Twórczość Lisy Aisato oczarowała mnie przy okazji jej współpracy z Mają Lunde. Ilustratorka tym razem stworzyła rysunki do książki Linn Skaber. Pozostała jednak wierna swojej charakterystycznej kresce. Wykreowane przez nią postacie przyciągają i hipnotyzują. Ich twarze wyrażają całą gamę emocji, a jednocześnie są tak bardzo przyjazne i ciepłe, nawet gdy gości na nich smutek. Ilustracje Aisato idealnie współgrają z treścią książki Linn Skaber, która tym razem napisała ją dla dorosłych czytelników. I może to w pewnym sensie dość niecodzienne połączenie – „ilustrowana książka dla dorosłych”, jednak w tym przypadku powstał duet idealny.

„Dorosłość” składa się z 33 opowieści-historyjek, opisujących w dowcipny sposób blaski i cienie etapu życia jakim jest dorosłość. Autorka – kobieta dojrzała, bardziej świadoma niż te „kilka” lat wstecz, bardzo celnie opisuje swoje doświadczenia. Niby indywidualne, ale jednocześnie tak bardzo uniwersalne, że niejedna 40-stka+ może się w nich przejrzeć jak w lustrze. Podczas lektury nieraz myślałam, jak bardzo w punkt są stwierdzenia autorki i uśmiechałam się do swoich wspomnień.

Książka do niespiesznego czytania i delektowania się słowem. Pochwała etapu, kiedy stajemy się bardziej świadomi swoich potrzeb, pragnień i realizujemy je bez oglądania się na innych. Taki zdrowy egoizm jest bardzo wskazany, jednak niektórzy potrzebują więcej czasu, by to zrozumieć. To książka również o tym, że nigdy nie jest na to „za późno”.

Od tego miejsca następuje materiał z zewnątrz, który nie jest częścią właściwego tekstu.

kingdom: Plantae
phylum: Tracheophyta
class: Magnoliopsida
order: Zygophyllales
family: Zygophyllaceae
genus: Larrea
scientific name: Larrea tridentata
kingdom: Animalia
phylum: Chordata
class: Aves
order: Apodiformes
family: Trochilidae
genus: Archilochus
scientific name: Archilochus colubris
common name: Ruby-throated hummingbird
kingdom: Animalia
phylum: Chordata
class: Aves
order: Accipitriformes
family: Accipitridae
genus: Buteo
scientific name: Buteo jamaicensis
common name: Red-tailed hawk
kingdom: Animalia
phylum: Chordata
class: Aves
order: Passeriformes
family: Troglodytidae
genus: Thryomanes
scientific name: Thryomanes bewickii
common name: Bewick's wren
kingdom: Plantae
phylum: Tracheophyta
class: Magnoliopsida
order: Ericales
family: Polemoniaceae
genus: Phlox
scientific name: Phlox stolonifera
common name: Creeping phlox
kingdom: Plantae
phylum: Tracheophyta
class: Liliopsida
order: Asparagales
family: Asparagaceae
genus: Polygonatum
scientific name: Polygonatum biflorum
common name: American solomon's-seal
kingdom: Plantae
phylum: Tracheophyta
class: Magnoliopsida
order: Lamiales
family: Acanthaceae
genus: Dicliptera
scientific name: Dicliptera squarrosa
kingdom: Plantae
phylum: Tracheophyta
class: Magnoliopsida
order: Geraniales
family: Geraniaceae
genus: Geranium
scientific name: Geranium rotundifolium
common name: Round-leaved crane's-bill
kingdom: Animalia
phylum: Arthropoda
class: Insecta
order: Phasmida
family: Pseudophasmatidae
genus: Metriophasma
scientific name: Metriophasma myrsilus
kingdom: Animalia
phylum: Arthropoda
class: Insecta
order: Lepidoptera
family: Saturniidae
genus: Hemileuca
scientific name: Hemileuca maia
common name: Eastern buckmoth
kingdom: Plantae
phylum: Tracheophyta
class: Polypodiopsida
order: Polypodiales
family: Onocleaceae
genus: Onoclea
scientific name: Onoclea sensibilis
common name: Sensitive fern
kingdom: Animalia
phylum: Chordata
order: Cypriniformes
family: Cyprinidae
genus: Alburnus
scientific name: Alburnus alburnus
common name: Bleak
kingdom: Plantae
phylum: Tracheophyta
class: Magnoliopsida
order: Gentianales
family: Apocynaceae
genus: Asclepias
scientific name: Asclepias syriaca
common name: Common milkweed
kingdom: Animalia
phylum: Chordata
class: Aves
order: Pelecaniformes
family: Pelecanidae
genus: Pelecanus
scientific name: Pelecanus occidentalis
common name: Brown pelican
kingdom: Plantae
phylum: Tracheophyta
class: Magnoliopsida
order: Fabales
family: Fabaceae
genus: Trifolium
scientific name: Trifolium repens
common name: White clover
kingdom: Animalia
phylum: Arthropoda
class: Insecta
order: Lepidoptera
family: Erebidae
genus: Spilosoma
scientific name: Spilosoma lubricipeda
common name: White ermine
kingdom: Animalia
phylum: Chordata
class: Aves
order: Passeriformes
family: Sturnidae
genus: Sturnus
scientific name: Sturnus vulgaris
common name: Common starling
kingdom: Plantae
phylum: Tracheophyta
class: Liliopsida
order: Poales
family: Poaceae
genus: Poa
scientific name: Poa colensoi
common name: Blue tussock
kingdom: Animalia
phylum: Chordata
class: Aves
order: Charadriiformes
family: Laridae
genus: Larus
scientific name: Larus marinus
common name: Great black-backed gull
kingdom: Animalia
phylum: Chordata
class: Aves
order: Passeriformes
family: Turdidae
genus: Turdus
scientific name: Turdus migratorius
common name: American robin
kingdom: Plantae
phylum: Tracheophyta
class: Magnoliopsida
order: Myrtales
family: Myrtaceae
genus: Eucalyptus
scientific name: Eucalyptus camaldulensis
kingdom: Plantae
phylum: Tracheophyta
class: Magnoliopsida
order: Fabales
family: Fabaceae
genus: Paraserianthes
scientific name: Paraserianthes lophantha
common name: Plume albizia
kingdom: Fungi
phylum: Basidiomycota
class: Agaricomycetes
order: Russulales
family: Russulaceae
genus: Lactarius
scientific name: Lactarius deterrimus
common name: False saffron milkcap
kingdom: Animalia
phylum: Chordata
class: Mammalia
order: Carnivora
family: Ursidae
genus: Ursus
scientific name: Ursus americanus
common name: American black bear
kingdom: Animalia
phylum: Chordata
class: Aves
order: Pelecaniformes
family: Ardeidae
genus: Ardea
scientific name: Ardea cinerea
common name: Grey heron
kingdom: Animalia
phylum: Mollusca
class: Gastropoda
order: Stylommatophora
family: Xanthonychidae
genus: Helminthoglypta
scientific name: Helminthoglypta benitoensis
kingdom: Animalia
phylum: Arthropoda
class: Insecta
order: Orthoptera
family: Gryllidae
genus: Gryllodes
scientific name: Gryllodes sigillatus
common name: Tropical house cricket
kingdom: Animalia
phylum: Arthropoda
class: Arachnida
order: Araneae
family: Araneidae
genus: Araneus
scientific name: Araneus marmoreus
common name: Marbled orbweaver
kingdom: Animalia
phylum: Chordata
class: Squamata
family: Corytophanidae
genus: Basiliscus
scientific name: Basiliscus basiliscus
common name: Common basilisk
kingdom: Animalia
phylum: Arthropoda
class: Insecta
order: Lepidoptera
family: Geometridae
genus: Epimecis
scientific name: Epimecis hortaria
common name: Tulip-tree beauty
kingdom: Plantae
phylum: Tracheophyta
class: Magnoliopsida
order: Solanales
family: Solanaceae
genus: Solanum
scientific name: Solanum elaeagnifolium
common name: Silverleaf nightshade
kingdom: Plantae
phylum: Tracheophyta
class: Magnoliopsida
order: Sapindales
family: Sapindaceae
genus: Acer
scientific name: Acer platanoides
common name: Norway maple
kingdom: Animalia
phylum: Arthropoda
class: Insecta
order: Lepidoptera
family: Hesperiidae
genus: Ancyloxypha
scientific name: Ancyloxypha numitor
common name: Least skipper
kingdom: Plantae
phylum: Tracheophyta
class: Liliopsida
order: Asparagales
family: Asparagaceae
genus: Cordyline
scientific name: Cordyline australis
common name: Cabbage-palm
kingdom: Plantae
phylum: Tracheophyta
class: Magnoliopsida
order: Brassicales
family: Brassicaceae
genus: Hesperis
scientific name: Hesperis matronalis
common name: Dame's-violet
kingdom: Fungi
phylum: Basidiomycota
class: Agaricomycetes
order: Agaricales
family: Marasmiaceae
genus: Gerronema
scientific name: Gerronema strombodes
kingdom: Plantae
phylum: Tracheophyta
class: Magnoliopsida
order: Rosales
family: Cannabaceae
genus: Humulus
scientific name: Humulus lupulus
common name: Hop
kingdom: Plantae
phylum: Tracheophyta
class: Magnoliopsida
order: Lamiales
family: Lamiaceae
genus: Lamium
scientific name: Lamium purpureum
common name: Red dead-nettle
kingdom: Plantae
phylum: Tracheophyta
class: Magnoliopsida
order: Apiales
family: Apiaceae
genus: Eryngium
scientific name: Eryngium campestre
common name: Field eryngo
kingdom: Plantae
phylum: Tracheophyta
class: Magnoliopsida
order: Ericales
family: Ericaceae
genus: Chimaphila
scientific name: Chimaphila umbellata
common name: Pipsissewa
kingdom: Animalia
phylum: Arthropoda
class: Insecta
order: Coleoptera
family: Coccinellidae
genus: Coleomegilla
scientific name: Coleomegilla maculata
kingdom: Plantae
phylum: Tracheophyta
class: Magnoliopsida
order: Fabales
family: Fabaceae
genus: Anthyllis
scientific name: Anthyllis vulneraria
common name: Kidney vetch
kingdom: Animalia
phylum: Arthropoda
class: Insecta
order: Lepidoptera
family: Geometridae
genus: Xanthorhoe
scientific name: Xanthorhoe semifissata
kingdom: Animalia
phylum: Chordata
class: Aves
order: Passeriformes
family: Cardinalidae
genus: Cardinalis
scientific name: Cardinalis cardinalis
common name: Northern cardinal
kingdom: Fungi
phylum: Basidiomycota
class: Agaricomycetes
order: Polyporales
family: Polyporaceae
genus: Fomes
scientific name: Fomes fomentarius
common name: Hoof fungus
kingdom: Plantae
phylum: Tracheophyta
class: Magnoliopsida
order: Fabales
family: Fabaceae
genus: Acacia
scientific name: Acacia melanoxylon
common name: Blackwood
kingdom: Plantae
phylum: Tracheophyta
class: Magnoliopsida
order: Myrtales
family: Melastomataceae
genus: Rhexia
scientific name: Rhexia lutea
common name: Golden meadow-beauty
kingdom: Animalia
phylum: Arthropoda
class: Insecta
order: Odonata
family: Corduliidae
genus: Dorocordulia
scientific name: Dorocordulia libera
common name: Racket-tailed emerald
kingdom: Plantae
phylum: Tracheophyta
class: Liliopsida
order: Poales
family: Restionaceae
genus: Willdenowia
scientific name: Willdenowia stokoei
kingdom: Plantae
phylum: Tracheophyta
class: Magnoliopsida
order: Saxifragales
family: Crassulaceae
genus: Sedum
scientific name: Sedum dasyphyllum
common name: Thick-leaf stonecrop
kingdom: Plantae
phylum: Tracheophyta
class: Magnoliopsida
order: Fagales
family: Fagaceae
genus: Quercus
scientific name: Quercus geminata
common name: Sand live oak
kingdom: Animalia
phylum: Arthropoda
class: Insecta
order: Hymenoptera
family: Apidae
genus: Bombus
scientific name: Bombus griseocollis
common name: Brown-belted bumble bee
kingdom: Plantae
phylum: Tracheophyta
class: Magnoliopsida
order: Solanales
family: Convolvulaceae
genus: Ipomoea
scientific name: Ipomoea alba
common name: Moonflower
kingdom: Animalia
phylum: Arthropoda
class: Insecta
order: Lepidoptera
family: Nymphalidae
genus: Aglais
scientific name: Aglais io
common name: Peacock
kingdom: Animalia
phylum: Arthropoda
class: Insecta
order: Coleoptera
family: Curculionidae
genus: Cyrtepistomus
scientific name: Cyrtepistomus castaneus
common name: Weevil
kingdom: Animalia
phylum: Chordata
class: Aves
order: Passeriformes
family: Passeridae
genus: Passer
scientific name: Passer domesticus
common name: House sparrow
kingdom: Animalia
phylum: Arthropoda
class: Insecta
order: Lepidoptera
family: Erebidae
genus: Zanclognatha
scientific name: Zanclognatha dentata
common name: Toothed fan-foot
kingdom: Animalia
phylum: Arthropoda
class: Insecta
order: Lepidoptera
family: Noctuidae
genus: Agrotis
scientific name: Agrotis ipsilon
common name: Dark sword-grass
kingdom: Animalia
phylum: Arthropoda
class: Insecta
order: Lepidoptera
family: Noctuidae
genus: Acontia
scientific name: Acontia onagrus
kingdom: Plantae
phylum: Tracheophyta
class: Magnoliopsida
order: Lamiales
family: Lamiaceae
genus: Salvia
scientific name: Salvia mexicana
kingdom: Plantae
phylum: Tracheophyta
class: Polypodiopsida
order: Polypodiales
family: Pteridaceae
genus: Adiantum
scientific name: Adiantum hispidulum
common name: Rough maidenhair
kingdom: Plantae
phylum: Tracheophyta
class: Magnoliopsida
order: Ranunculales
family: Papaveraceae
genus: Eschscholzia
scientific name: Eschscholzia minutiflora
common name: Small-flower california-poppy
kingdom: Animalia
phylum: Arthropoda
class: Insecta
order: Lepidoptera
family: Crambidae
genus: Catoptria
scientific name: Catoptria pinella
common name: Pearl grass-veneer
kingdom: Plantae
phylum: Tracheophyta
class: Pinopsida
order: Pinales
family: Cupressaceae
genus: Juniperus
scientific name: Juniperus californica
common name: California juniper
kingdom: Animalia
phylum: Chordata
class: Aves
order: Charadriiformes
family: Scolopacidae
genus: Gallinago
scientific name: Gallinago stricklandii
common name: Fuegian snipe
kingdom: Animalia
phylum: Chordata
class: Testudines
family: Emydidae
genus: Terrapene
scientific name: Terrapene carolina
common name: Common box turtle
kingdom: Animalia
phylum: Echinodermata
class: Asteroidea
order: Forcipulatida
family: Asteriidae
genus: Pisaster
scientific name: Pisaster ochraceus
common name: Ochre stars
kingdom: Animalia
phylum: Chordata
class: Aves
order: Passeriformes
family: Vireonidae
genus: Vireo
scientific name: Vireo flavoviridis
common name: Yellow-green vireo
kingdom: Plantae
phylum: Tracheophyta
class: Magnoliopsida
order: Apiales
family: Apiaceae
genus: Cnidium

Uspokajająca, szczera, zapewniająca poczucie zrozumienia, dająca wiele uśmiechu i inspirująca lektura, która może być motywacją, by zacząć lub by wrócić do pisania własnych wspomnień. Przepiękne, baśniowe, kolorowe ilustracje przenoszą czytelnika do zupełnie innego świata. Z wielką chęcią powiesiłabym na ścianie niejeden plakat, który byłby ich powiększoną wersją. Mimo, że wcześniej nie bardzo chciałam przeczytać pierwszą część cyklu pt. „Młodość. Wyznania nastolatków” autorstwa duetu Aisato/Skaber, to obie panie mocno mnie zachęciły i zrobię sobie na deser powrót do przeszłości. Polecam. Dobry pomysł na prezent.